----- Recorded data

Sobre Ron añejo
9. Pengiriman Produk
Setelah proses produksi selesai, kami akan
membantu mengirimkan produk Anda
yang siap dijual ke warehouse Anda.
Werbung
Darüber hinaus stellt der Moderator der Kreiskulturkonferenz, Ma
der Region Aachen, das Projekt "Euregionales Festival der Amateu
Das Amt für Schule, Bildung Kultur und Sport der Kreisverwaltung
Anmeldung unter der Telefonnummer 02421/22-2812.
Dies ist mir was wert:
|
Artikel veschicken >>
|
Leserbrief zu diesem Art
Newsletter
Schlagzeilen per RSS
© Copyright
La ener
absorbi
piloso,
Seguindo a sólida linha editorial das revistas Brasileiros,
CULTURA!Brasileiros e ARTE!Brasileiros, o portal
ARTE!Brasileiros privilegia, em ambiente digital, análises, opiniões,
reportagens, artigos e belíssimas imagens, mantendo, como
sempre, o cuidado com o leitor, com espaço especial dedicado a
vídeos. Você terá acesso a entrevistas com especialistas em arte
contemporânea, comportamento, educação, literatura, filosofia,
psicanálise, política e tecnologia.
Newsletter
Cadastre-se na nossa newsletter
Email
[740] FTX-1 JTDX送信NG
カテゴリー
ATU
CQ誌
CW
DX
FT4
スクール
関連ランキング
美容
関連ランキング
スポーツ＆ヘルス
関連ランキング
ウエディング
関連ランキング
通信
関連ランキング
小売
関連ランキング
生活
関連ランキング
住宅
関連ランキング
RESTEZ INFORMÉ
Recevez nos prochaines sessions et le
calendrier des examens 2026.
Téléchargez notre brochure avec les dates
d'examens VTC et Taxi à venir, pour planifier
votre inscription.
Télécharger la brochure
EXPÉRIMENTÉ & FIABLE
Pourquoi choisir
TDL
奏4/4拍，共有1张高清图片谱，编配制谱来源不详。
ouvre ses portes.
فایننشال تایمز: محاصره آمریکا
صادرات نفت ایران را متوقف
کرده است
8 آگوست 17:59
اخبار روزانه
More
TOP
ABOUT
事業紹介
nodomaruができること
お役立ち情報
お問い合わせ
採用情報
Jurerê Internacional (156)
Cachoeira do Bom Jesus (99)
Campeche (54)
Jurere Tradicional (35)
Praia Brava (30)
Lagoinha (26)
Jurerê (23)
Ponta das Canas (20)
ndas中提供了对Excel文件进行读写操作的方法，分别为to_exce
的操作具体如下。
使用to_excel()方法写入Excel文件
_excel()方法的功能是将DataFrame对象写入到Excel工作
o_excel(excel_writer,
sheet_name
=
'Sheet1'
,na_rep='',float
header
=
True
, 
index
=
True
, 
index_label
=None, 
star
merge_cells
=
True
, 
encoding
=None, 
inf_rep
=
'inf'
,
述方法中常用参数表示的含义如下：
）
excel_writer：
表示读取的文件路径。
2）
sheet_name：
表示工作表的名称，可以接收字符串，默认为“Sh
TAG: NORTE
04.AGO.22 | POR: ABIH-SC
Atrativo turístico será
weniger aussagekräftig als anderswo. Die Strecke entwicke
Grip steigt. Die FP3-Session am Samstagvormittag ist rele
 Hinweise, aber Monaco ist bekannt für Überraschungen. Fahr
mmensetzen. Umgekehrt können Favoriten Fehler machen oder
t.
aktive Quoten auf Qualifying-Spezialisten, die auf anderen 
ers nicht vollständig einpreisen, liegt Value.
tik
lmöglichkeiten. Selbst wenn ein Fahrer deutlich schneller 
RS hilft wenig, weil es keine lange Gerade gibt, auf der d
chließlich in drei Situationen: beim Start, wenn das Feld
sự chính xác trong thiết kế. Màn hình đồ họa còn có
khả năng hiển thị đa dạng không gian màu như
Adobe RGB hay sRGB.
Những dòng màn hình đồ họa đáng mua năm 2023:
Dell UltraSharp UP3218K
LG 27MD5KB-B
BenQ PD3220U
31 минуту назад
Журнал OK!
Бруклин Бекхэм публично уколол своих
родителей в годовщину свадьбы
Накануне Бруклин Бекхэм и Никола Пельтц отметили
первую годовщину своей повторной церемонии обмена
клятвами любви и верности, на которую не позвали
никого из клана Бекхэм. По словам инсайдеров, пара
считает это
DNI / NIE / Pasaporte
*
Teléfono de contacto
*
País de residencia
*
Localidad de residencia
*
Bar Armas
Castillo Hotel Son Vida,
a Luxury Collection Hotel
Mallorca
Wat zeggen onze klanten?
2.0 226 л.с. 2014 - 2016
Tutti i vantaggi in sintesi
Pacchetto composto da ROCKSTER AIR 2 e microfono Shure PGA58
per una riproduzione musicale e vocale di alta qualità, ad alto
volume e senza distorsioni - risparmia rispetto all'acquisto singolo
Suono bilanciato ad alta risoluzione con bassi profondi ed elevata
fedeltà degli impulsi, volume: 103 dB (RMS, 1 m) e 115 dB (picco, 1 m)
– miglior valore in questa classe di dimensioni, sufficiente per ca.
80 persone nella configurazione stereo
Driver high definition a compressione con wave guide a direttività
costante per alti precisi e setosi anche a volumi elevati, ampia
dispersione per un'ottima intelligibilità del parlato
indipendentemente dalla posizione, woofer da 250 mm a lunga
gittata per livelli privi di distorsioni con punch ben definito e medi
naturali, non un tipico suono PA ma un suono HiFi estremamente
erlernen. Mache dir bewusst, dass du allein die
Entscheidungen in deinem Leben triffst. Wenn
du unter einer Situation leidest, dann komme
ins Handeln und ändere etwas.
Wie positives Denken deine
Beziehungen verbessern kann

----------

**What to produce**. Collect each line of the entries that has the word "Hotel", copying it in full.

**Response**.
Castillo Hotel Son Vida,
a Luxury Collection Hotel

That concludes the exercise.